§ **Data records**
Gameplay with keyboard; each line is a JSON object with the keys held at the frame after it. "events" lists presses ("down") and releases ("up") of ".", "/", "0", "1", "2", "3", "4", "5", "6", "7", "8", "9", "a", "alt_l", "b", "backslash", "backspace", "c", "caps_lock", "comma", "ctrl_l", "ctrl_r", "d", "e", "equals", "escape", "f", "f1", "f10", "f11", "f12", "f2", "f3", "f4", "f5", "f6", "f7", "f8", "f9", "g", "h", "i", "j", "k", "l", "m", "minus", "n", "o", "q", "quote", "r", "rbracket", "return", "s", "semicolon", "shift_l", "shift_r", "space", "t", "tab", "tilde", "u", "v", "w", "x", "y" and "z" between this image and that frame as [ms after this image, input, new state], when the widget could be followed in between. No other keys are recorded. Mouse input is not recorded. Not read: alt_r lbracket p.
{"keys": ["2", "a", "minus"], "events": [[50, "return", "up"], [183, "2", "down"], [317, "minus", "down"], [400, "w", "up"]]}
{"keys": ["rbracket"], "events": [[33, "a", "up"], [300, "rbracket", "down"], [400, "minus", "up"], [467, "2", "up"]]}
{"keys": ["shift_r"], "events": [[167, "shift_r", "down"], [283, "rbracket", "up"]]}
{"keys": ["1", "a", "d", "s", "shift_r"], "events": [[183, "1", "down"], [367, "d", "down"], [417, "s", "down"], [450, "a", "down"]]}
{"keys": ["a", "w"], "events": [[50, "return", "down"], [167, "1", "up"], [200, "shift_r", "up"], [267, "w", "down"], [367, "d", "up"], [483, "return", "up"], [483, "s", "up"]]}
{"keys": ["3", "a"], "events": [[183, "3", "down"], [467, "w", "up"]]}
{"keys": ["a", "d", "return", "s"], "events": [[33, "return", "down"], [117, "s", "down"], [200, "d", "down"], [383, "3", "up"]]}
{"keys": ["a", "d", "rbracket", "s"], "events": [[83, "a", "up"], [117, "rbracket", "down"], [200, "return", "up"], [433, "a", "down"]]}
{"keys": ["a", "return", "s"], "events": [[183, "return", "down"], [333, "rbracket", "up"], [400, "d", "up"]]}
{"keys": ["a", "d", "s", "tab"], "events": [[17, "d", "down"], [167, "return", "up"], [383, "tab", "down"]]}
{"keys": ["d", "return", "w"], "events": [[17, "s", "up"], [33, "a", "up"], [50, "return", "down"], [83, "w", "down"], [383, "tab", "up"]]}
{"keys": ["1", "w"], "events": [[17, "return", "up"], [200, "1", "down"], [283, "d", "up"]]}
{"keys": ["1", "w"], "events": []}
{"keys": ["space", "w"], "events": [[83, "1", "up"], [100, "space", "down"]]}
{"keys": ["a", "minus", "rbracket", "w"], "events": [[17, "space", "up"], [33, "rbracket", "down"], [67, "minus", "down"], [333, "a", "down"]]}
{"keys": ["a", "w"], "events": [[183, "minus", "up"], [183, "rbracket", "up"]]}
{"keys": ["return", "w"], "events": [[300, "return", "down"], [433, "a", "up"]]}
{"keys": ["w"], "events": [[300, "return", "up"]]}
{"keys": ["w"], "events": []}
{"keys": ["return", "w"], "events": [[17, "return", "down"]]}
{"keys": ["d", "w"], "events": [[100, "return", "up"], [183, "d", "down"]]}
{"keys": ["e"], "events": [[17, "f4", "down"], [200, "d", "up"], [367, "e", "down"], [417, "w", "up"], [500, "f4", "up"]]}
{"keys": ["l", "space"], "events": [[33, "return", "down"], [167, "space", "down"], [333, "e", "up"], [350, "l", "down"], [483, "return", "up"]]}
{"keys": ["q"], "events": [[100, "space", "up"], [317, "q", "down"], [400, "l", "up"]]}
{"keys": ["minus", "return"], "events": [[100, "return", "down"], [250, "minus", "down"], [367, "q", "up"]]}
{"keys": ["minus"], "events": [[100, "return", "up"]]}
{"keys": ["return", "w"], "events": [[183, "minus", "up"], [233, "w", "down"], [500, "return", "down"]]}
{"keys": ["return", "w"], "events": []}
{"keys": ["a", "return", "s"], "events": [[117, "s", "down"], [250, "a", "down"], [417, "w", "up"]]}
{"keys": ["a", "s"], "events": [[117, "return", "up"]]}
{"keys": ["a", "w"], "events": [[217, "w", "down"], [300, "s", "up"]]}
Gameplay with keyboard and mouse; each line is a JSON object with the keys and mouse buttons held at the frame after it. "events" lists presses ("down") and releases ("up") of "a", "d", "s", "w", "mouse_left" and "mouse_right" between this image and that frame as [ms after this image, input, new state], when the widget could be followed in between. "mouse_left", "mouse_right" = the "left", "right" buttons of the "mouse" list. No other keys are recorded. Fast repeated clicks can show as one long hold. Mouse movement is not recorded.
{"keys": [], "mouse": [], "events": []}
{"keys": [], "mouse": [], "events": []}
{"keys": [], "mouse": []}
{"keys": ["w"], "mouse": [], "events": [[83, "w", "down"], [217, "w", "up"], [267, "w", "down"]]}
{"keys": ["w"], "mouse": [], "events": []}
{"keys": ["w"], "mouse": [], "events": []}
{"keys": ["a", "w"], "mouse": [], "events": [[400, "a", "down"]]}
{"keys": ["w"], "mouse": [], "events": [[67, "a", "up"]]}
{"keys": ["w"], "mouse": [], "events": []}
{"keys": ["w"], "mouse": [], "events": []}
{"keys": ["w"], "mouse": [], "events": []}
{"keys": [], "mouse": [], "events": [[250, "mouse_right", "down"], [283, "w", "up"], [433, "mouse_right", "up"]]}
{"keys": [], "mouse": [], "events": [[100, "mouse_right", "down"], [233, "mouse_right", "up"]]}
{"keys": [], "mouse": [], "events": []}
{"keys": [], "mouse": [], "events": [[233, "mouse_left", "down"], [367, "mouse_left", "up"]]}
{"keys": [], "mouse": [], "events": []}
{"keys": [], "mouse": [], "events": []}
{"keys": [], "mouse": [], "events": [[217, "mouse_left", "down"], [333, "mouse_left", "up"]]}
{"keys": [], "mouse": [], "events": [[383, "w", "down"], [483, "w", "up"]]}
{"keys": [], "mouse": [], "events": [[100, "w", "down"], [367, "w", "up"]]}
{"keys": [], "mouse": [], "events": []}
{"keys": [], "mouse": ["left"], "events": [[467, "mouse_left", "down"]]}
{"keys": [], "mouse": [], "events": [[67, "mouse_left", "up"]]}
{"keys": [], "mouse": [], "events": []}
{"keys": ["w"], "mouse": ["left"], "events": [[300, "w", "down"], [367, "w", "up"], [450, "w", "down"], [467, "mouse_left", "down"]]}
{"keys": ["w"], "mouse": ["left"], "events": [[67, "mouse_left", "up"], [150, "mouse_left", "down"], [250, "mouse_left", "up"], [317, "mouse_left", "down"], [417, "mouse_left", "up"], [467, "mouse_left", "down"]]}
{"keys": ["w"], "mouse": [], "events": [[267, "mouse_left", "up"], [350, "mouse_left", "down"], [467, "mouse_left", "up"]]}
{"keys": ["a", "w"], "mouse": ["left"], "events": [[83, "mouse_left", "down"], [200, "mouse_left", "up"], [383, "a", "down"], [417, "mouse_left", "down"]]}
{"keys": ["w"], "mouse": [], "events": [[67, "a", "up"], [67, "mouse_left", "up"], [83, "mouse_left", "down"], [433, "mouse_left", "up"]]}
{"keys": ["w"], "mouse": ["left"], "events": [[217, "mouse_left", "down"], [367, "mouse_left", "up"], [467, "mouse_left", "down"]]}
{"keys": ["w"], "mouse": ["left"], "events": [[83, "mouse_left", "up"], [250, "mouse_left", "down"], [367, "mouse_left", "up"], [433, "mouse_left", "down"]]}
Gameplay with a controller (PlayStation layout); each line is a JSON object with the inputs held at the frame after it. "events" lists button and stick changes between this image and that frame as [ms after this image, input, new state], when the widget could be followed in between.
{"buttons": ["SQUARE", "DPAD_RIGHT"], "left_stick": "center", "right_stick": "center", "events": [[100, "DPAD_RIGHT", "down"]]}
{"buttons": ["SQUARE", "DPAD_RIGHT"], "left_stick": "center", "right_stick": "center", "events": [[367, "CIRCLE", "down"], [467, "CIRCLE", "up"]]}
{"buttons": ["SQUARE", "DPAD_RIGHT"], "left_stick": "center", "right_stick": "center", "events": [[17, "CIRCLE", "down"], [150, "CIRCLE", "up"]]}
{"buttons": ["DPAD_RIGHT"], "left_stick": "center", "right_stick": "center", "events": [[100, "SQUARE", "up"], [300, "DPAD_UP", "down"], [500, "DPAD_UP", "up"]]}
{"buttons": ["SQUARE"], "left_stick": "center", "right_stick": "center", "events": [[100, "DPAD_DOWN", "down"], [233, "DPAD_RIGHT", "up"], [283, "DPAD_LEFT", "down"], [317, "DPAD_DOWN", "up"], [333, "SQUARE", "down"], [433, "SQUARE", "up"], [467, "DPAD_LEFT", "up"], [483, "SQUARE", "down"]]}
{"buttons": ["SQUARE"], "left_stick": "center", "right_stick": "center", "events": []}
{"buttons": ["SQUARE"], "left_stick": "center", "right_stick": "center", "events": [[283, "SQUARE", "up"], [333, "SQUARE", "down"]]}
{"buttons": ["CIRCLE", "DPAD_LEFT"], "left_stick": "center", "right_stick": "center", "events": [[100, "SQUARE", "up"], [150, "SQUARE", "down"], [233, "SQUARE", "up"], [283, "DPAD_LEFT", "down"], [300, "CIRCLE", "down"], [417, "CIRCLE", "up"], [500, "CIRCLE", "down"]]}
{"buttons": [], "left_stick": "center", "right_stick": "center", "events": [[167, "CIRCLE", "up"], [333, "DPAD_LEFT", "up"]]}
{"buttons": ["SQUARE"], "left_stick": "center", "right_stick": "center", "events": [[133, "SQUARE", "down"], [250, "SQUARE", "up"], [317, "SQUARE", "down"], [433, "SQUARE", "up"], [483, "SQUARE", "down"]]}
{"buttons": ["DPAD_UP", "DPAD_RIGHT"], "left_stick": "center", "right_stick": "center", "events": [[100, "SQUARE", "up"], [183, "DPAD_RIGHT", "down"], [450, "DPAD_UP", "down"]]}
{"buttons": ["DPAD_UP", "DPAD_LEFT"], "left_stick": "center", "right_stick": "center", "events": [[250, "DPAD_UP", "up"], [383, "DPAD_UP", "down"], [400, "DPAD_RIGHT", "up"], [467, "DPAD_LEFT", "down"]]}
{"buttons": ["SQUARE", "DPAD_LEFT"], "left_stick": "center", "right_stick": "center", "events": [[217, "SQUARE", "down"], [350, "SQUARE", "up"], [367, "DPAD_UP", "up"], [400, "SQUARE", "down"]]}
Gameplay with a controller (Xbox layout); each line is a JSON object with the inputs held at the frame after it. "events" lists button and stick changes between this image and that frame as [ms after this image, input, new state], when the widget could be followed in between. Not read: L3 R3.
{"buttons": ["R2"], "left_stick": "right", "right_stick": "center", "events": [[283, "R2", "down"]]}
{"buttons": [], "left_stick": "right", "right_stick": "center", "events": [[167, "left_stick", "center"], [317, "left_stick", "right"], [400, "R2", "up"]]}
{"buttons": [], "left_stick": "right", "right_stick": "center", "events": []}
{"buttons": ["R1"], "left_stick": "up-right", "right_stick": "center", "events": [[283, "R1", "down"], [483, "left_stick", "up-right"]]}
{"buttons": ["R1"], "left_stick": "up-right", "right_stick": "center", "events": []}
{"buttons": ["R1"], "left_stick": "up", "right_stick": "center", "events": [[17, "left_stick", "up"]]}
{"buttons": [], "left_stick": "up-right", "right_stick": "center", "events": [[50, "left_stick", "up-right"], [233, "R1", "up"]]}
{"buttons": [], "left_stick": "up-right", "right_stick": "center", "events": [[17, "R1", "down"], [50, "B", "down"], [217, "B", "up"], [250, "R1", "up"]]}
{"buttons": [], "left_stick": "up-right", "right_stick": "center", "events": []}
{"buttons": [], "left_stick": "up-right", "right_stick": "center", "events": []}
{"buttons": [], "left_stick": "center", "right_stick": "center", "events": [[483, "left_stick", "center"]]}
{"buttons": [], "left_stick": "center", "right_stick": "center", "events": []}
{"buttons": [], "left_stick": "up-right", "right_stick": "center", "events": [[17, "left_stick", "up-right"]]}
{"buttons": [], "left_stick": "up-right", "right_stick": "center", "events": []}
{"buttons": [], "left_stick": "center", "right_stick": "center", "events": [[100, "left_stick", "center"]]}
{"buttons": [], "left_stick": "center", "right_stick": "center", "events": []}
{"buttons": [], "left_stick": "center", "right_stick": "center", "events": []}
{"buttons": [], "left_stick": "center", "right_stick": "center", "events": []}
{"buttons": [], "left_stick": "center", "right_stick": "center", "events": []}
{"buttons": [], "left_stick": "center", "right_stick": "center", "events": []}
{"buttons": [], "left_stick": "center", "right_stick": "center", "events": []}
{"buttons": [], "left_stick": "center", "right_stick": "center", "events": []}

§ **Aim of the task**
Each line of the material that contains the string "presses" has to be copied out.

§ **Answer to this task**
Gameplay with keyboard; each line is a JSON object with the keys held at the frame after it. "events" lists presses ("down") and releases ("up") of ".", "/", "0", "1", "2", "3", "4", "5", "6", "7", "8", "9", "a", "alt_l", "b", "backslash", "backspace", "c", "caps_lock", "comma", "ctrl_l", "ctrl_r", "d", "e", "equals", "escape", "f", "f1", "f10", "f11", "f12", "f2", "f3", "f4", "f5", "f6", "f7", "f8", "f9", "g", "h", "i", "j", "k", "l", "m", "minus", "n", "o", "q", "quote", "r", "rbracket", "return", "s", "semicolon", "shift_l", "shift_r", "space", "t", "tab", "tilde", "u", "v", "w", "x", "y" and "z" between this image and that frame as [ms after this image, input, new state], when the widget could be followed in between. No other keys are recorded. Mouse input is not recorded. Not read: alt_r lbracket p.
Gameplay with keyboard and mouse; each line is a JSON object with the keys and mouse buttons held at the frame after it. "events" lists presses ("down") and releases ("up") of "a", "d", "s", "w", "mouse_left" and "mouse_right" between this image and that frame as [ms after this image, input, new state], when the widget could be followed in between. "mouse_left", "mouse_right" = the "left", "right" buttons of the "mouse" list. No other keys are recorded. Fast repeated clicks can show as one long hold. Mouse movement is not recorded.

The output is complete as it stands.